Developmental Trajectories of Gut Microbiota and Microbial Metabolites in Children with Autism Spectrum Disorder

Autism spectrum disorder (ASD) has been increasingly linked to gut microbial dysbiosis, yet the developmental trajectory of microbiota and microbial metabolites across childhood remains poorly understood. Here, we performed an integrated multi-omics analysis of gut bacterial taxa and faecal metabolites, including volatile organic compounds (VOCs), short-chain fatty acids (SCFAs), and amino acids (AAs), in 101 individuals with ASD and 105 age-matched neurotypical controls. The study was conducted in a well-powered, age-stratified pediatric cohort including toddlers, children, and adolescents. Our findings reveal early-life microbial dysbiosis in ASD, characterized by elevated alpha-diversity, altered community composition, and age-specific enrichment of taxa including Faecalibacterium, Bacteroides, Ruminococcus, Alistipes, and Roseburia.
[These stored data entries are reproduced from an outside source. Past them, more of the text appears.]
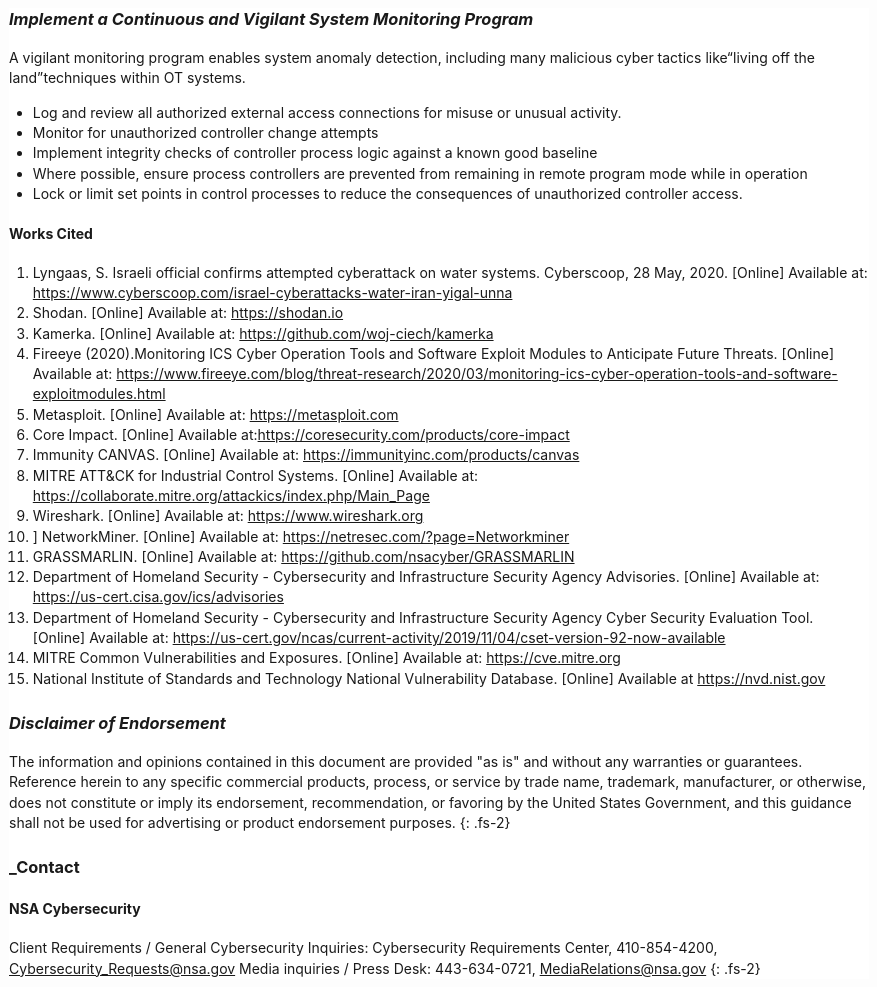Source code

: ### _Implement a Continuous and Vigilant System Monitoring Program_
A vigilant monitoring program enables system anomaly detection, including many malicious cyber tactics like“living off the land”techniques within OT systems.
- Log and review all authorized external access connections for misuse or unusual activity.
- Monitor for unauthorized controller change attempts
 - Implement integrity checks of controller process logic against a known good baseline
 - Where possible, ensure process controllers are prevented from remaining in remote program mode while in operation
 - Lock or limit set points in control processes to reduce the consequences of unauthorized controller access.
 
#### Works Cited
1. Lyngaas, S. Israeli official confirms attempted cyberattack on water systems. Cyberscoop, 28 May, 2020. [Online] Available at:
https://www.cyberscoop.com/israel-cyberattacks-water-iran-yigal-unna
1. Shodan. [Online] Available at: https://shodan.io
1. Kamerka. [Online] Available at: https://github.com/woj-ciech/kamerka
1. Fireeye (2020).Monitoring ICS Cyber Operation Tools and Software Exploit Modules to Anticipate Future Threats. [Online] Available at: https://www.fireeye.com/blog/threat-research/2020/03/monitoring-ics-cyber-operation-tools-and-software-exploitmodules.html
1. Metasploit. [Online] Available at: https://metasploit.com
1. Core Impact. [Online] Available at:https://coresecurity.com/products/core-impact
1. Immunity CANVAS. [Online] Available at: https://immunityinc.com/products/canvas
1. MITRE ATT&CK for Industrial Control Systems. [Online] Available at:
https://collaborate.mitre.org/attackics/index.php/Main_Page
1. Wireshark. [Online] Available at: https://www.wireshark.org
1. ] NetworkMiner. [Online] Available at: https://netresec.com/?page=Networkminer
1.  GRASSMARLIN. [Online] Available at: https://github.com/nsacyber/GRASSMARLIN
1.  Department of Homeland Security - Cybersecurity and Infrastructure Security Agency Advisories. [Online] Available at: https://us-cert.cisa.gov/ics/advisories
1. Department of Homeland Security - Cybersecurity and Infrastructure Security Agency Cyber Security Evaluation Tool. [Online] Available at: https://us-cert.gov/ncas/current-activity/2019/11/04/cset-version-92-now-available
1.  MITRE Common Vulnerabilities and Exposures. [Online] Available at: https://cve.mitre.org
1.  National Institute of Standards and Technology National Vulnerability Database. [Online] Available at https://nvd.nist.gov

### _Disclaimer of Endorsement_
The information and opinions contained in this document are provided "as is" and without any warranties or guarantees. Reference herein to any specific commercial products, process, or service by trade name, trademark, manufacturer, or otherwise, does not constitute or imply its endorsement, recommendation, or favoring by the United States Government, and this guidance shall not be used for advertising or product endorsement purposes.
{: .fs-2}

### _Contact

#### NSA Cybersecurity 
Client Requirements / General Cybersecurity Inquiries: Cybersecurity Requirements Center, 410-854-4200, Cybersecurity_Requests@nsa.gov Media inquiries / Press Desk: 443-634-0721, MediaRelations@nsa.gov
{: .fs-2}
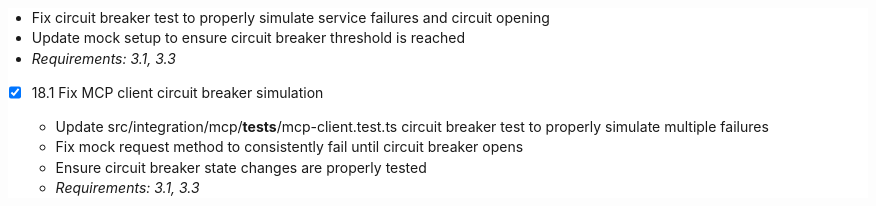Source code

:   - Fix circuit breaker test to properly simulate service failures and circuit opening
  - Update mock setup to ensure circuit breaker threshold is reached
  - _Requirements: 3.1, 3.3_

- [x] 18.1 Fix MCP client circuit breaker simulation

  - Update src/integration/mcp/__tests__/mcp-client.test.ts circuit breaker test to properly simulate multiple failures
  - Fix mock request method to consistently fail until circuit breaker opens
  - Ensure circuit breaker state changes are properly tested
  - _Requirements: 3.1, 3.3_
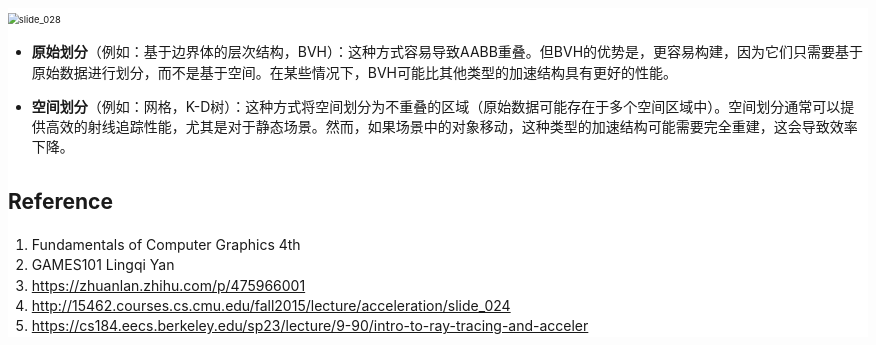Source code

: <img src="https://regz-1258735137.cos.ap-guangzhou.myqcloud.com/remo_t/hPFn7qQAw9VTipo.png" alt="slide_028" style="zoom:67%;" />

- **原始划分**（例如：基于边界体的层次结构，BVH）：这种方式容易导致AABB重叠。但BVH的优势是，更容易构建，因为它们只需要基于原始数据进行划分，而不是基于空间。在某些情况下，BVH可能比其他类型的加速结构具有更好的性能。

- **空间划分**（例如：网格，K-D树）：这种方式将空间划分为不重叠的区域（原始数据可能存在于多个空间区域中）。空间划分通常可以提供高效的射线追踪性能，尤其是对于静态场景。然而，如果场景中的对象移动，这种类型的加速结构可能需要完全重建，这会导致效率下降。

## Reference

1. Fundamentals of Computer Graphics 4th
2. GAMES101 Lingqi Yan
3. https://zhuanlan.zhihu.com/p/475966001
4. http://15462.courses.cs.cmu.edu/fall2015/lecture/acceleration/slide_024
5. https://cs184.eecs.berkeley.edu/sp23/lecture/9-90/intro-to-ray-tracing-and-acceler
Network analyses demonstrated that toddlers exhibit smaller, sparser microbial interaction networks, while children and adolescents show increasingly complex and interconnected networks, compared with respective age-matched controls, suggesting a critical developmental window for microbiome-host interactions. Metabolomic profiling identified consistent ASD-associated alterations, including elevated aromatic and indole-derived VOCs (i.e., N-ethyl-benzenamine, 6-methyl-5-hepten-2-one, methyl isobutyl ketone), disrupted SCFA patterns, and reduced D-aspartate and D-alanine, indicating functional reprogramming of microbial fermentation and D-amino acid metabolism. Correlations between specific taxa and metabolites suggest that microbial community structure drives these metabolic outputs, with potential impacts on gut-brain signalling, immune modulation, and neurobehavioral phenotypes. These results support a model in which ASD involves early-life gut microbiota alterations that persist but evolve across development, highlighting potential microbial and metabolic biomarkers. Importantly, they underscore the translational potential of microbiome-targeted interventions during early childhood to modulate neurodevelopmental outcomes.